Removed all of the food from the door by lifting the shelves out. Unbolted the top door hinge, and lifted the door off. Replaced the cam and placed the door back on, re-bolted the top hinge and placed all of the food and shelving back into the door. The door closes and seals when it is shut.
Removed the cover plate on top. Used a wrench and the nut driver to remove the three screws & the screw holding the grounding wire. Pulled apart the plastic coupling for the wiring to light the freezer. Then with the aid of a friend - lifted the door (with food removed from door shelves) off the hinge. This freezer had a water line which we didin't know how to disconnect so we were careful to move the door slightly away from the broken hinge, set it on a stool with one person holding the door steady while the other person installed the new hinge piece. Definitely takes two people (as suggested in the directions) to both lift and guide the door into place. Once it was in place - I reinserted the screws up top and tightened them. Then had to untighten them to get the door to line up as it should vertically - so I would suggest just lighten tighen the upper screws until the door is aligned and swinging smoothly.

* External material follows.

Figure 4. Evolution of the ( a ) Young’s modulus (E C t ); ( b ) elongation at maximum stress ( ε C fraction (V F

Then reattached ground wire and plastic coupling. Works great.
Simple read about three of the other peoples repairs,did the same and (PIECE OF CAKE) Only problem ordered the cam kit with shipping over # 18.oo and only needed two pieces to do the job. Should have ordered just the two cams and saved a lot of dough. But done and over with a happy camper (WIFE)

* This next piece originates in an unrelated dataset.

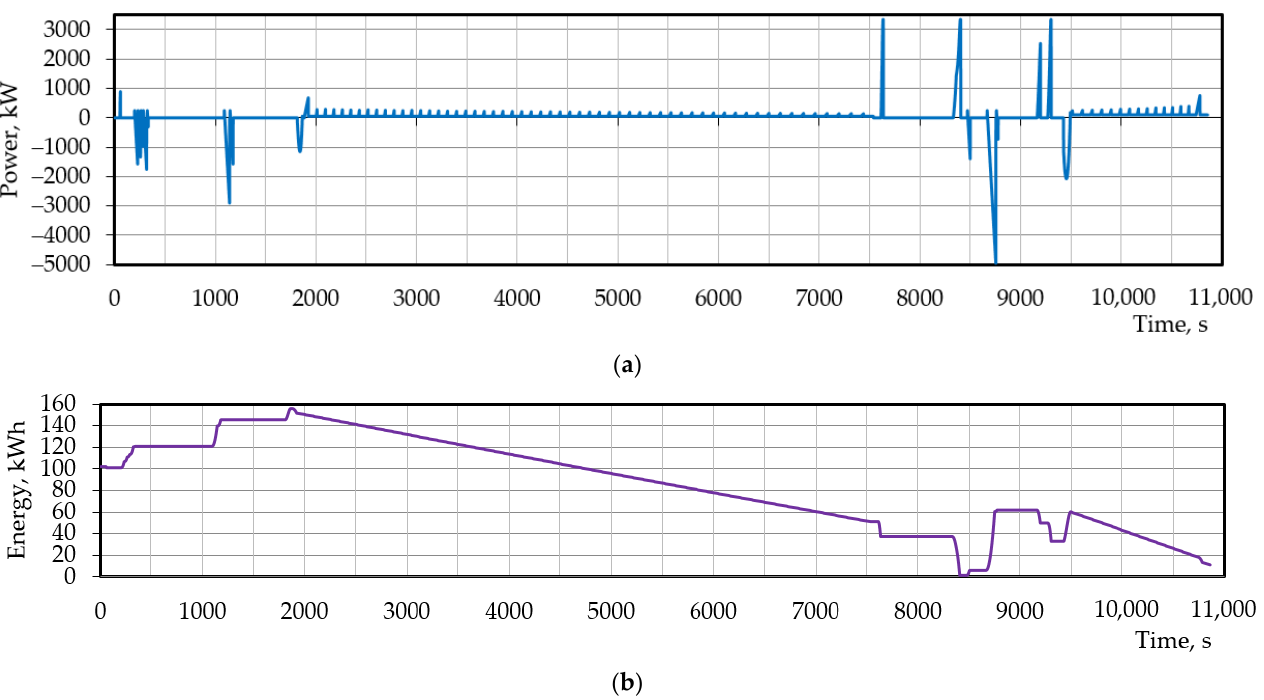
Figure 5. Dependencies of the power exchanged by the on-board ESS with the intermediate circuit ( a ) and energy of the ES ( b ). ( a ) and energy of the ES ( b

Remove one 5/16 screw from top hinge cover plate. Trace outline of hinge on top of refrigerator with sharpie, so you will know where to put hinge back. Remove 3 5/16 screws from hinge. Lift door up out of bottom hinge, place on table to be able to work on. Remove one 5/16 screw and upper cam piece from bottom of door and replace with new upper cam piece. Remove one 5/16 screw and lower cam piece from bottom hinge on refrigerator. Replace with new lower cam piece and one screw Set door back in place and reattach top hinge with 3 screws adjust refrigerator door as needed for a nice even gap between freezer and refrigerator doors. Tighten screws down and put hinge cover back on with one screw.
I did some tests and determined that the tub-to-pump drain hose had a leak in it.I then looked on the web to find disassembly instructions. I have a stacked washer dryer combination in a very confined space. The repair involved disconnecting both the washer and dryer from the water, gas, electric and venting systems first, then unstacking the dryer from the washer (not so easy, it required a helper). The machine was then pulled out so I could get at the parts necessary to remove the outside components and sheet metal. Then, I disassembled the top, front and access panel in the back. The disassembly went very well. I got access to the drain hose assembly and removed it fairly easily. I ordered a replacement drain hose assembly and found that installing the large port of the assembly was very difficult. (The two other ports were easy.) After thinking about it, I tilted the machine back a bit so I could try it from the bottom. That worked fine.I then reassembled and tested the machine. No leaks. Good luck with yours!